(Items from a data source)
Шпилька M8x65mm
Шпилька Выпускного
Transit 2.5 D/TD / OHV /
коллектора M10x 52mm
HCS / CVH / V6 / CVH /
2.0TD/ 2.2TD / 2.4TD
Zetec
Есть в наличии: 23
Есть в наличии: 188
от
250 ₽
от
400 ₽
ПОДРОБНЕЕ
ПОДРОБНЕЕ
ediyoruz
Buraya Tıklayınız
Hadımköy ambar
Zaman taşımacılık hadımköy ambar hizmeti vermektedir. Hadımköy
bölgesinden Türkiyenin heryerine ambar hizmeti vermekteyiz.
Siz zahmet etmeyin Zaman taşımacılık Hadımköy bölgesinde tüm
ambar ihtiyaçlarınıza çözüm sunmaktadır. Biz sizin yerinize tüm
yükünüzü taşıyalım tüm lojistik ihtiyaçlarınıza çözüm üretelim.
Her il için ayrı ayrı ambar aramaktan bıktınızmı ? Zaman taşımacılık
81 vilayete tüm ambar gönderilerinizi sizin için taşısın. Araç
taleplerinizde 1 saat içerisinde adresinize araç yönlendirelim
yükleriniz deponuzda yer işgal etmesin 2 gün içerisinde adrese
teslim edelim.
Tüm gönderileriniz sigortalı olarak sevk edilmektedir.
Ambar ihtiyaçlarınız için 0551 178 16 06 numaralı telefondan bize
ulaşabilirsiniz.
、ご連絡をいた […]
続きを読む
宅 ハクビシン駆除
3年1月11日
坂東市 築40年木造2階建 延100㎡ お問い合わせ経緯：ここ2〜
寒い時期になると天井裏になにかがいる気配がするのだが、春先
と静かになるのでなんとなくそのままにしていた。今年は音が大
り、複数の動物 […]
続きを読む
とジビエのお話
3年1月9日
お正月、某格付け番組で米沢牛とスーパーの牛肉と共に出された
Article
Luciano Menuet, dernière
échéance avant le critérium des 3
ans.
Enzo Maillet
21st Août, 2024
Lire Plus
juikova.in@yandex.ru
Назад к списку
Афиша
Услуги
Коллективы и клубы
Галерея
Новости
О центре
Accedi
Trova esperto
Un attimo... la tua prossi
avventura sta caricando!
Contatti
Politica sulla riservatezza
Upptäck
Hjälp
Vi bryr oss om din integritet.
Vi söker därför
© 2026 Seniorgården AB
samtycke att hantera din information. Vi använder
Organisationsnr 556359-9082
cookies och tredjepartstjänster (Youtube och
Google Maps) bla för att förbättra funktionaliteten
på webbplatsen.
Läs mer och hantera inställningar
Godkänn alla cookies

§ Problem requirements
Could you print, exactly and with nothing else, the lines from the one containing "Un attimo... la tua prossi" through the last line of the records above?

§ Result for this exercise
Un attimo... la tua prossi
avventura sta caricando!
Contatti
Politica sulla riservatezza
Upptäck
Hjälp
Vi bryr oss om din integritet.
Vi söker därför
© 2026 Seniorgården AB
samtycke att hantera din information. Vi använder
Organisationsnr 556359-9082
cookies och tredjepartstjänster (Youtube och
Google Maps) bla för att förbättra funktionaliteten
på webbplatsen.
Läs mer och hantera inställningar
Godkänn alla cookies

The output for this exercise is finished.